How much exercise do you need to increase to your chances of surviving if you have a heart attack? A higher level of fitness improves the likelihood that you’ll live and may help cut the risk of heart attack in the first place. Yet only 20 percent of Americans know how long they need to swim, walk or practice yoga every week to save their lives, according to a new study.

The magic number of minutes for moderate activity is only 150 minutes a week. Take just 22 minutes out of your busy day to walk, and you’ll meet researchers’ recommendations. The same protection is afforded by 75 minutes of vigorous activity. Jog for 11 minutes every day, and you’re covered. Mix up your exercise routine with some combination of vigorous and moderate if you get bored.

Those are the findings from research that appears in Mayo Clinic Proceedings conducted by the Henry Ford Health System in Detroit and Johns Hopkins in Baltimore.

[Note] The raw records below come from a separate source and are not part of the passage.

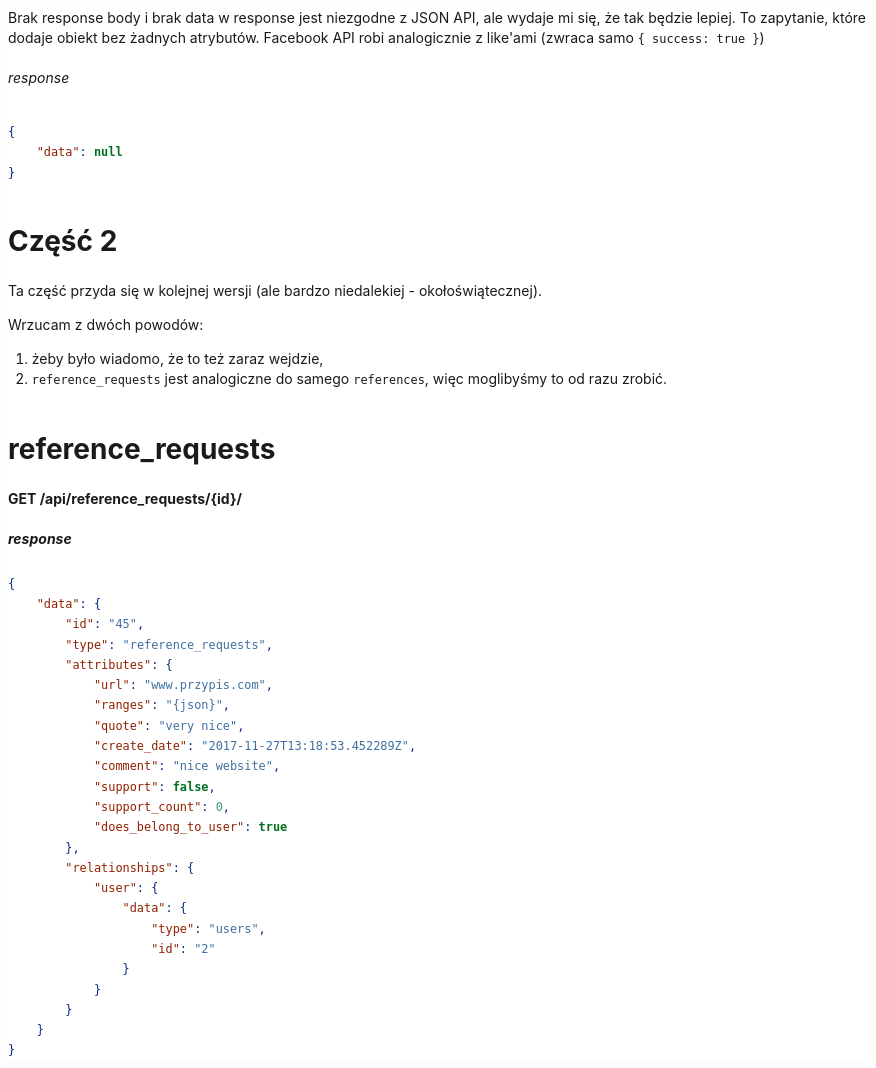 Brak response body i brak data w response jest niezgodne z JSON API, ale wydaje mi się, że tak będzie lepiej.
To zapytanie, które dodaje obiekt bez żadnych atrybutów.
Facebook API robi analogicznie z like'ami (zwraca samo `{ success: true }`)

###### response
```json
{
    "data": null
}

```


# Część 2
Ta część przyda się w kolejnej wersji (ale bardzo niedalekiej - okołoświątecznej). 

Wrzucam z dwóch powodów:
1) żeby było wiadomo, że to też zaraz wejdzie,
2) `reference_requests` jest analogiczne do samego `references`, 
więc moglibyśmy to od razu zrobić.

# reference_requests

#### GET /api/reference_requests/{id}/


##### response
```json
{
    "data": {
        "id": "45",
        "type": "reference_requests",
        "attributes": {
            "url": "www.przypis.com",
            "ranges": "{json}",
            "quote": "very nice",
            "create_date": "2017-11-27T13:18:53.452289Z",
            "comment": "nice website",
            "support": false,
            "support_count": 0,
            "does_belong_to_user": true
        },
        "relationships": {
            "user": {
                "data": {
                    "type": "users",
                    "id": "2"
                }
            }
        }
    }
}
```
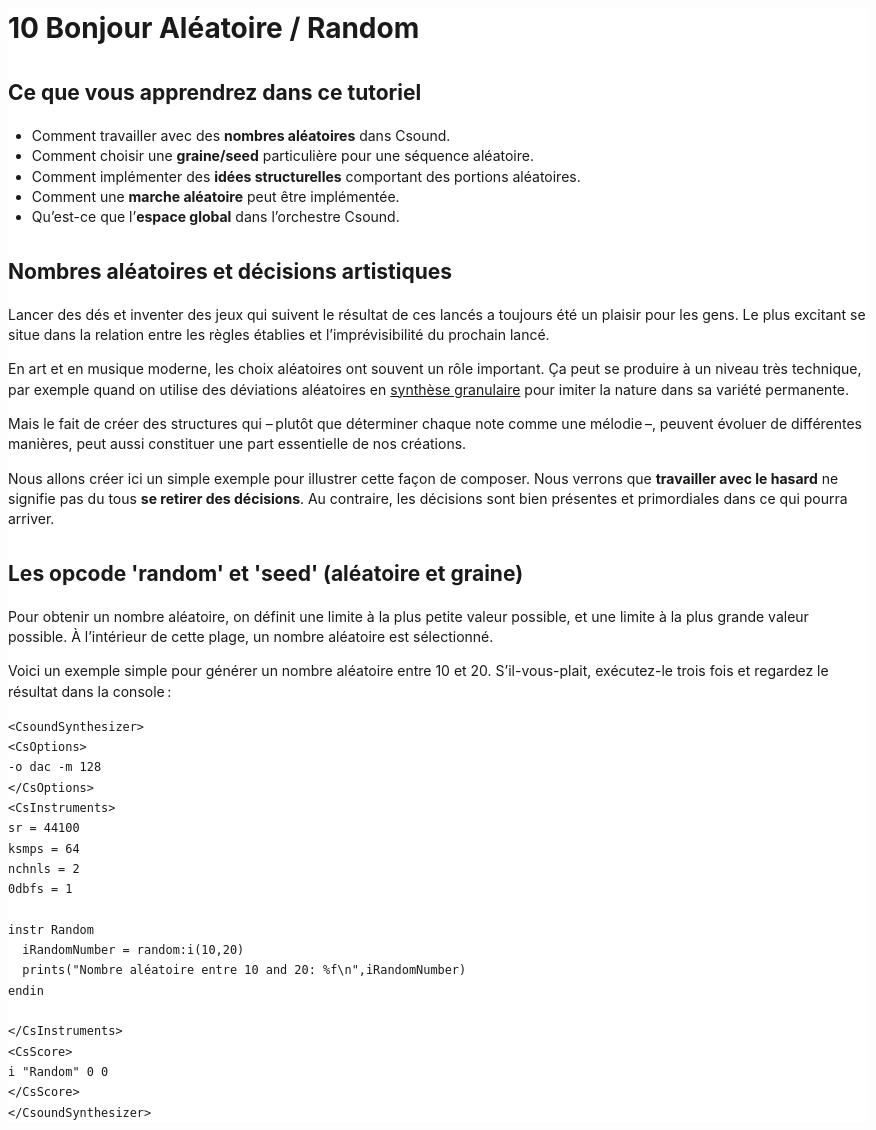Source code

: # 10 Bonjour Aléatoire / Random

## Ce que vous apprendrez dans ce tutoriel

- Comment travailler avec des **nombres aléatoires** dans Csound.
- Comment choisir une **graine/seed** particulière pour une séquence aléatoire.
- Comment implémenter des **idées structurelles** comportant des portions aléatoires.
- Comment une **marche aléatoire** peut être implémentée.
- Qu’est-ce que l’**espace global** dans l’orchestre Csound.

## Nombres aléatoires et décisions artistiques

Lancer des dés et inventer des jeux qui suivent le résultat de ces lancés a toujours été un plaisir pour les gens. Le plus excitant se situe dans la relation entre les règles établies et l’imprévisibilité du prochain lancé.

En art et en musique moderne, les choix aléatoires ont souvent un rôle important. Ça peut se produire à un niveau très technique, par exemple quand on utilise des déviations aléatoires en [synthèse granulaire](https://flossmanual.csound.com/sound-synthesis/granular-synthesis#asynchronous-granular-synthesis) pour imiter la nature dans sa variété permanente.

Mais le fait de créer des structures qui – plutôt que déterminer chaque note comme une mélodie –, peuvent évoluer de différentes manières, peut aussi constituer une part essentielle de nos créations.

Nous allons créer ici un simple exemple pour illustrer cette façon de composer. Nous verrons que **travailler avec le hasard** ne signifie pas du tous **se retirer des décisions**. Au contraire, les décisions sont bien présentes et primordiales dans ce qui pourra arriver.

## Les opcode 'random' et 'seed' (aléatoire et graine)

Pour obtenir un nombre aléatoire, on définit une limite à la plus petite valeur possible, et une limite à la plus grande valeur possible. À l’intérieur de cette plage, un nombre aléatoire est sélectionné.

Voici un exemple simple pour générer un nombre aléatoire entre 10 et 20. S’il-vous-plait, exécutez-le trois fois et regardez le résultat dans la console :

```
<CsoundSynthesizer>
<CsOptions>
-o dac -m 128
</CsOptions>
<CsInstruments>
sr = 44100
ksmps = 64
nchnls = 2
0dbfs = 1

instr Random
  iRandomNumber = random:i(10,20)
  prints("Nombre aléatoire entre 10 and 20: %f\n",iRandomNumber)
endin

</CsInstruments>
<CsScore>
i "Random" 0 0
</CsScore>
</CsoundSynthesizer>
```
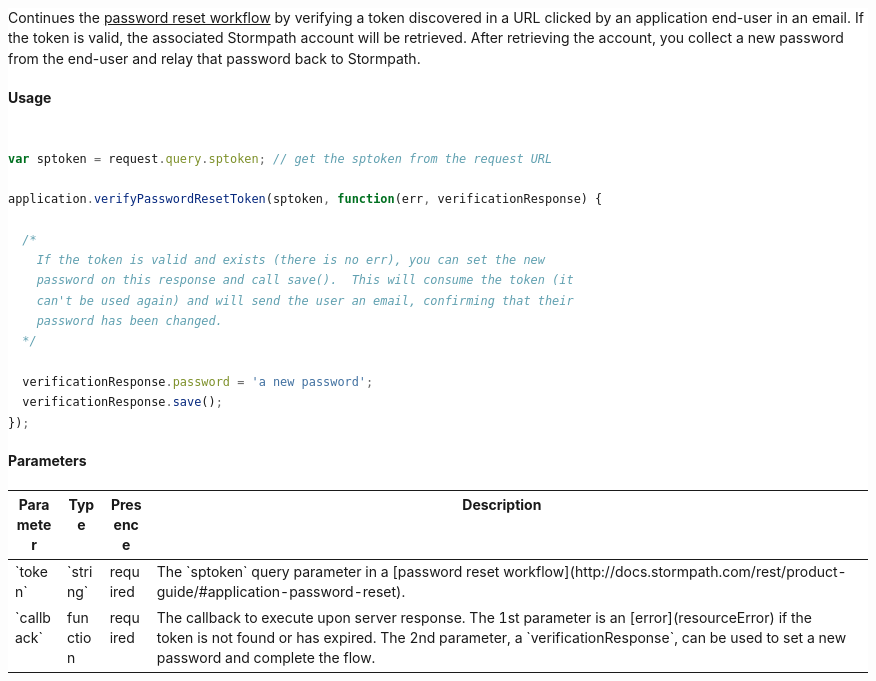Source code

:Continues the [password reset workflow](http://docs.stormpath.com/rest/product-guide/#application-password-reset) by verifying a token discovered in a URL clicked by an application end-user in an email.  If the token is valid, the associated Stormpath account will be retrieved.  After retrieving the account, you collect a new password from the end-user and relay that password back to Stormpath.

#### Usage

```javascript

var sptoken = request.query.sptoken; // get the sptoken from the request URL

application.verifyPasswordResetToken(sptoken, function(err, verificationResponse) {

  /*
    If the token is valid and exists (there is no err), you can set the new
    password on this response and call save().  This will consume the token (it
    can't be used again) and will send the user an email, confirming that their
    password has been changed.
  */

  verificationResponse.password = 'a new password';
  verificationResponse.save();
});
```


#### Parameters

<table class="table table-striped table-hover table-curved">
  <thead>
    <tr>
      <th>Parameter</th>
      <th>Type</th>
      <th>Presence</th>
      <th>Description<th>
    </tr>
  </thead>
  <tbody>
    <tr>
      <td>`token`</td>
      <td>`string`</td>
      <td>required</td>
      <td>The `sptoken` query parameter in a [password reset workflow](http://docs.stormpath.com/rest/product-guide/#application-password-reset).</td>
    </tr>
    <tr>
      <td>`callback`</td>
      <td>function</td>
      <td>required</td>
      <td>The callback to execute upon server response. The 1st parameter is an [error](resourceError) if the token is not found or has expired.  The 2nd parameter, a
        `verificationResponse`, can be used to set a new password and complete the flow.</td>
    </tr>
  </tbody>
</table>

What’s stopping us from putting in the effort that could help us live longer? The answer is work for 41 percent of those surveyed in a study conducted by the Cleveland Clinic.

Another 37 percent said fatigue is getting in the way, and 28 percent said spending time with family and friends keeps them from exercising.

If you think those excuses are used by a tiny fraction of Americans, consider this: 40 percent of the population does not put in the recommended moderate aerobic exercise time of 2.5 hours a week.

The Henry Ford Health System in Detroit and Johns Hopkins in Baltimore investigators looked at 2,061 adults who had a first heart attack after taking an exercise stress test. An average of six years elapsed between the stress test and the heart attack.

Getting fit before the heart attack helped protect people after it happened. The researchers measured their subjects one month, three months, and one year following the attacks. Fewer than half of those studied were women. The ages of most was early 60s.

Those with heart disease need to get the same exercise as those who do not, but only one-third of Americans understand that, according to the Cleveland Clinic study. Cleveland Clinic researchers found those who exercise saw a 50 percent reduction in chances they will develop heart disease. Those who suffered from cardiac problems saw a 30 percent to 50 percent reduction in their risk of dying if they were active in a cardiac rehabilitation program, researchers said.

The Cleveland Clinic researchers recommend 30 minutes of exercise each day most days of the week if not all. They say that is a minimum, and they point out that the more you commit to exercise, the more benefit you gain.